Hence such men look to every phenomenon with love and eagerness and have no object other than to contemplate the Beauty of God. And when they hear God's messages

"O ye who believe! Ye have charge of your own souls. He who erreth cannot injure you if you are rightly guided (Qur’an 5:105)

and

"Thou, verily, O man, art working towards thy Lord a work which thou wilt meet (in His presence)" (Qur’an 84: 6),

they understand that by the nature of creation itself they are bound within the framework of their own souls, and other than the way of their souls there is no road open to them to reach God.

Whatever they see or find in the expansiveness of the world they see and find in themselves. It is here that man understands that in fact he is cut off from all places and things and other than he himself and his God there is no one else.

Even if such a person is in the midst of a hundred thousand people he is alone, and if others see him in the midst of a crowd, he sees himself in a spiritual retreat far away from everyone else, no one being with him but God. It is then that he looks at himself and sees all things within himself, and he understands that he himself is also only a mirror in which the unique Beauty of God is manifested, and that he has nothing but God.
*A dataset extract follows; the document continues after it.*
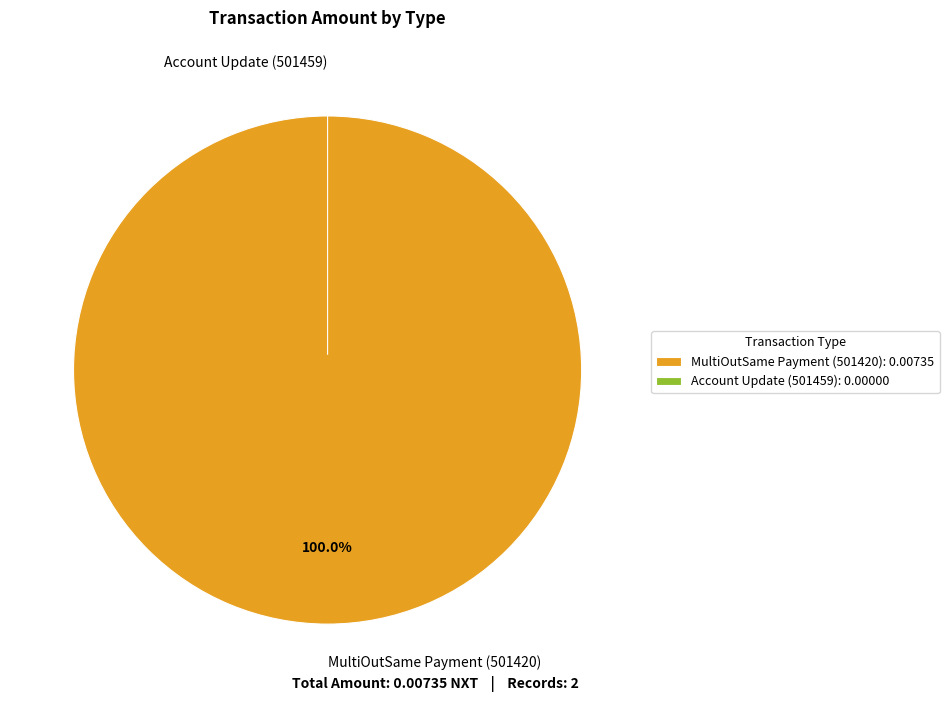

How many segments does this pie chart have?

2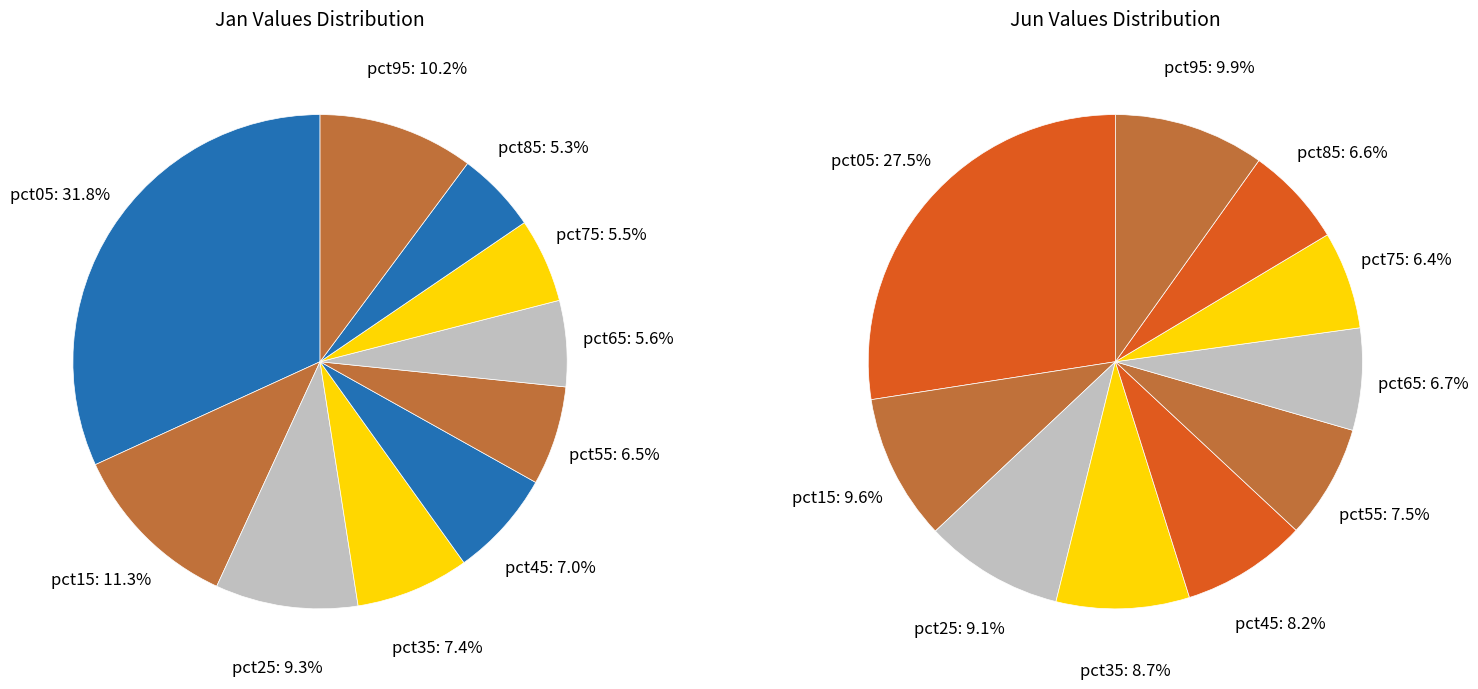

Is 4 the majority of the pie?

No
When he has remembered God in this fashion and has cleansed his heart and emptied it of vanity and frivolity, the remembrance of God becomes firmly fixed within his soul and he enters among the ranks of the people of certainty (al-yaqin) and God's promise.

"And serve thy Lord till the inevitable (al-yaqin) cometh unto thee" (Qur’an 15: 99)
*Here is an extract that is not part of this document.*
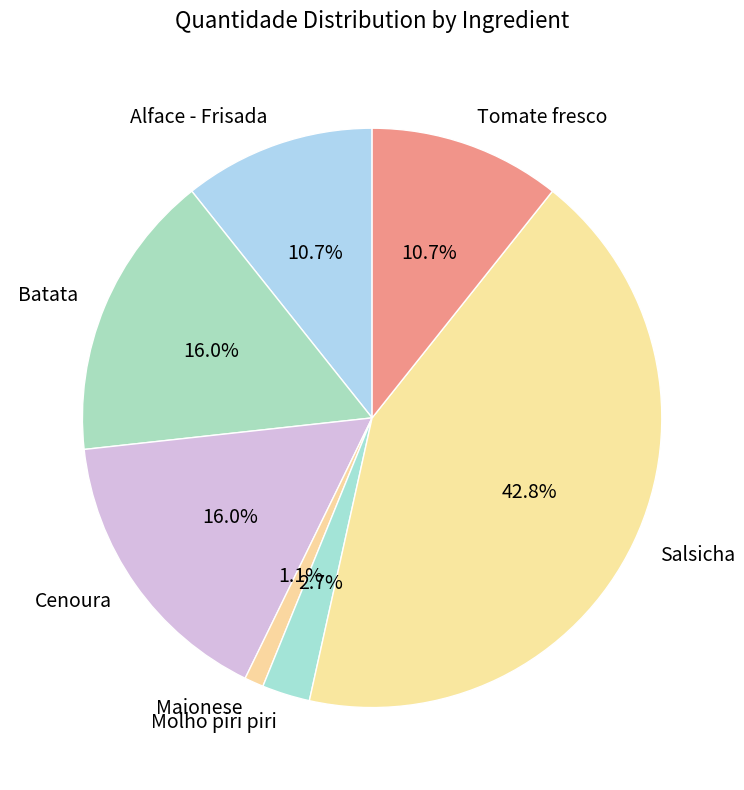

Which slice is the largest?

Salsicha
is fulfilled. The doors of the kingdom of the heavens and the earth open to him and he sees that all things are possessed absolutely by God.

"Thus did We show Abraham the kingdom of the heavens and the earth that he might be of those possessing certainty." (Qur’an 6: 75).

The person endowed with such a vision will behold the three stages of Divine Unity. First the Unity of God in His Acts will be revealed to him. He will see with certainty that it is God who directs the Universe and all that it contains, and that the innumerable causes and agents which are at work in the world, whether theirs be the activity of free will or of necessity, are all painted upon the canvass of creation by His all-powerful Hand. Cause and effect and the relationship between the two-each is brought into being and executed by the One.

"And unto Allah belongeth the Sovereignty of the heavens and the earth." (Qur’an 45: 27).

Secondly the Unity of God's Names and Qualities will be disclosed to him and he will see without intermediary that every quality of perfection which appears in the world, and likewise every quality of beauty and of majesty, whether life, knowledge, power, might, grandeur or whatever, is a glimmer from the infinite Source of Light which is the Truth, and that these qualities shine forth through the variegated windows which are the existences of things with the distinctions they possess.

"Allah's are the fairest names. (Qur’an, 7:180).

Finally in the third stage of Divine Unity he will behold that all of these varied qualities are the manifestations of an infinite Essence, and that in reality each of them is identical with every other and all are identical with the Essence Itself.

"Say: Allah is the Creator of all things, and He is the One, the Almighty." (Qur’an 13:16).